Reproduce, word for word, the lines of the records from the one containing "Render at 247×247." through the one containing "71L141 69H130L116 73L109", including both. Leave out the pictures.

------

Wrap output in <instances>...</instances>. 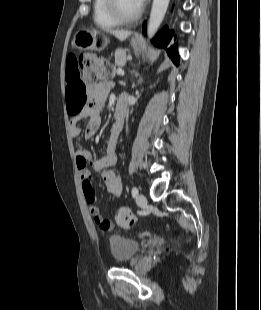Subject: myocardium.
<instances>
[{
  "label": "myocardium",
  "instance_id": "obj_1",
  "mask_svg": "<svg viewBox=\"0 0 261 310\" xmlns=\"http://www.w3.org/2000/svg\"><path fill=\"white\" fill-rule=\"evenodd\" d=\"M105 1V8L108 14L116 20L119 24H126L131 23L139 19L142 13V9L139 8V10L130 16L124 15L118 6L117 0H104Z\"/></svg>",
  "mask_w": 261,
  "mask_h": 310
}]
</instances>
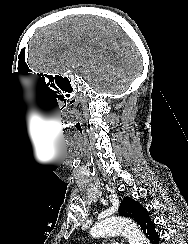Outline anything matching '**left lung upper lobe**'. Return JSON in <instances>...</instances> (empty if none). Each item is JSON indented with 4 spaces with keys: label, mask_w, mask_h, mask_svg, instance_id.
Wrapping results in <instances>:
<instances>
[{
    "label": "left lung upper lobe",
    "mask_w": 188,
    "mask_h": 244,
    "mask_svg": "<svg viewBox=\"0 0 188 244\" xmlns=\"http://www.w3.org/2000/svg\"><path fill=\"white\" fill-rule=\"evenodd\" d=\"M119 213L140 225L144 215L148 213V211L134 199L125 197L120 204Z\"/></svg>",
    "instance_id": "left-lung-upper-lobe-1"
}]
</instances>
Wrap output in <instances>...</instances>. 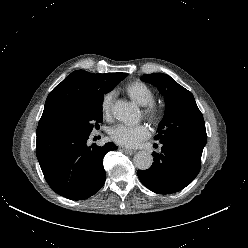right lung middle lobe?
<instances>
[{
    "label": "right lung middle lobe",
    "instance_id": "1",
    "mask_svg": "<svg viewBox=\"0 0 248 248\" xmlns=\"http://www.w3.org/2000/svg\"><path fill=\"white\" fill-rule=\"evenodd\" d=\"M127 75V73H117L113 79L95 85L94 92L84 105L73 110H64L45 119L39 123L37 134L55 128L91 133L93 128L99 126L98 123L103 121L102 103L104 94L114 89Z\"/></svg>",
    "mask_w": 248,
    "mask_h": 248
}]
</instances>
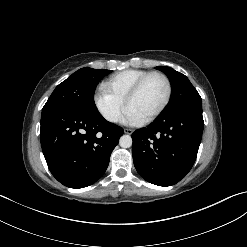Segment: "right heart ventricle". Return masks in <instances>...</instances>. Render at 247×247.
Returning a JSON list of instances; mask_svg holds the SVG:
<instances>
[{
  "mask_svg": "<svg viewBox=\"0 0 247 247\" xmlns=\"http://www.w3.org/2000/svg\"><path fill=\"white\" fill-rule=\"evenodd\" d=\"M149 71L141 69H130L116 73L109 77L104 86L114 95L125 101L131 88Z\"/></svg>",
  "mask_w": 247,
  "mask_h": 247,
  "instance_id": "e07e8e85",
  "label": "right heart ventricle"
}]
</instances>
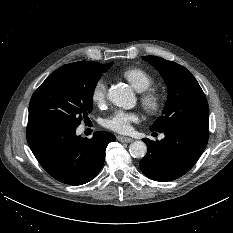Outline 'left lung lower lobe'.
<instances>
[{"instance_id":"obj_1","label":"left lung lower lobe","mask_w":233,"mask_h":233,"mask_svg":"<svg viewBox=\"0 0 233 233\" xmlns=\"http://www.w3.org/2000/svg\"><path fill=\"white\" fill-rule=\"evenodd\" d=\"M163 132L161 141L143 139L148 151L140 161L144 175L159 182L175 180L192 168L207 145L209 124L185 123Z\"/></svg>"}]
</instances>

------

> **Task answer**:
Segment: "right heart ventricle". Return masks in <instances>...</instances>. Render at 247×247.
Returning a JSON list of instances; mask_svg holds the SVG:
<instances>
[{
  "mask_svg": "<svg viewBox=\"0 0 247 247\" xmlns=\"http://www.w3.org/2000/svg\"><path fill=\"white\" fill-rule=\"evenodd\" d=\"M149 71L141 69H130L116 73L109 77L104 86L114 95L125 101L131 88Z\"/></svg>",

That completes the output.